Blogging is the heart of any content marketing strategy. Producing your own original content showcases your voice, your knowledge builds trust among your readers and positions you as more than a service provider: it gives your company a personality and your writers as experts.
Once you’ve mastered blogging, guest posting is the next natural step and will do wonders for building your site’s authority and your relationship with other outlets.
But like any other skill, it takes practice and a honed approach to secure the best guest posts.
Here, we’ve put together a master guide to guest posting. It includes:
- Why to devote time to guest posting
- How to craft the perfect pitch
- What to avoid in your pitches
- Guest post etiquette
Reasons to guest post
With packed to-do lists and more than can be done in a day for any marketing team as is, it can be difficult to mentally justify creating content for someone else’s site.

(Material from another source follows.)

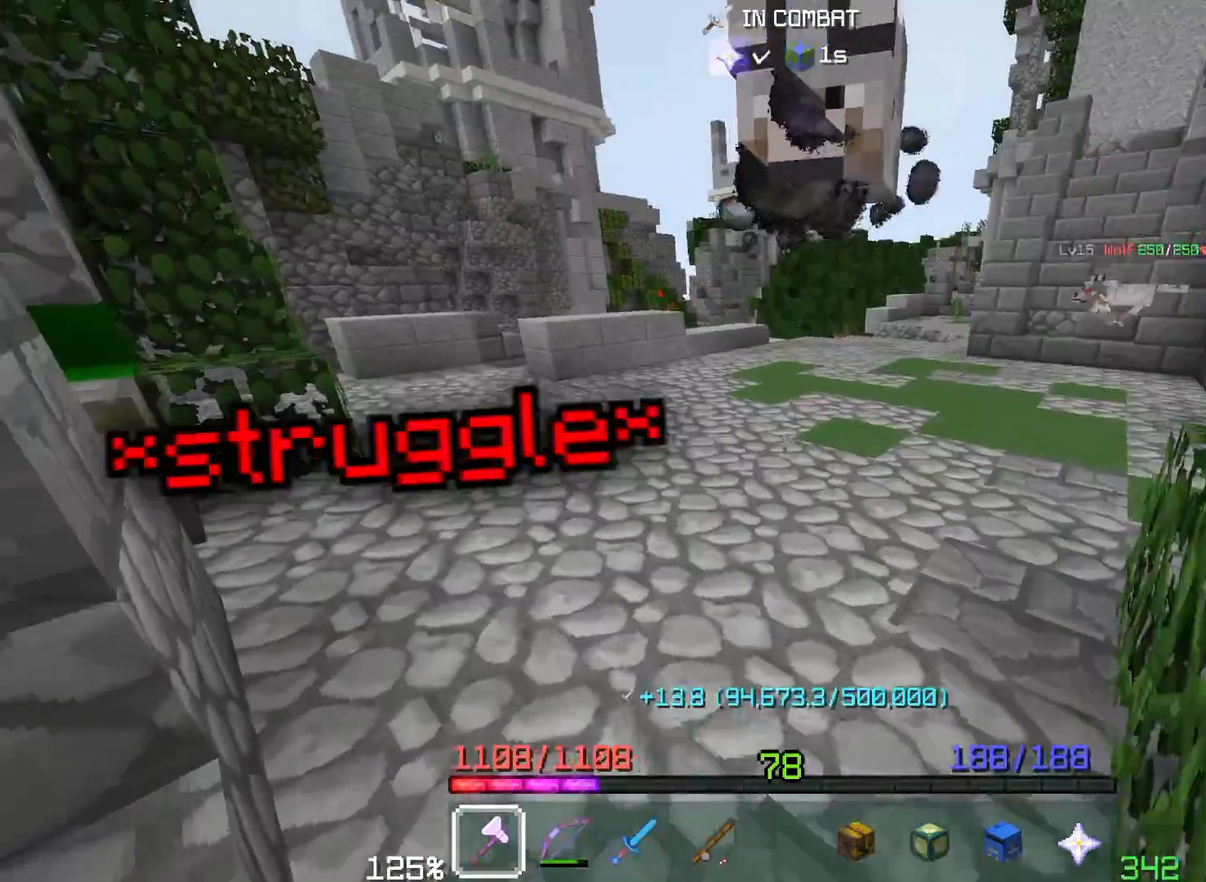
{"keys": [], "mouse": ["right"], "events": [[67, "a", "down"], [83, "s", "down"], [167, "mouse_right", "down"], [267, "s", "up"], [300, "a", "up"]]}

And make no mistake, guest posting undoubtedly takes extra effort. For especially high ranking blogs, finding a topic they’ll accept means combing through their archives, proposing a list of topics and then writing a piece that fits their guidelines.
You might be wondering if guest posting is worth it as part of your marketing strategy.
Short answer: yes.
Securing guest posts on other high quality sites that are in your industry can help raise your profile and boost your website’s rankings. It:
- Showcases your expertise
- Grows your social media following
- Exposes your work/product/services to a new audience
- Increases your website’s domain authority through backlinks (especially with websites with a higher DA)
- Strengthens your network with other outlets
Moreover, it carries all the benefits that blogging for your business does.
If you’re new to guest posting, as an independent freelancer or as a content writer, we’ve put together a guide for guest posting.
Good Cold Pitches
Before you can write your stellar guest post, the first step is getting it accepted. And that means getting in with the editors.
If you don’t have a personal connection, you’ll need to go the route of the cold pitch. If that sounds terrifying to you, don’t worry! Most guest posts go through cold-pitching.
A good cold pitch:
Shows You Know the Blog
You can make great time sending out the same generic email to everybody, but an editor will be able to tell if you have.
Marketing blogs each have specific niches, voices, specializations and personalities.
The editors reading your blogs are likely the same ones who spend hours poring over the subject lines, SEO and images you see on the websites you’re aiming to get your words on. They’ll be able to tell if you’ve seen their work.
While you don’t have to go as far as naming your top 3 favorite posts and listing why, you should at least demonstrate that you’re familiar with the topics each site prefers to talk about, or their target audience.
Shows Your Expertise
With droves of writers sending generic emails, editors want to know they’re assigning pieces to writers who know their topic.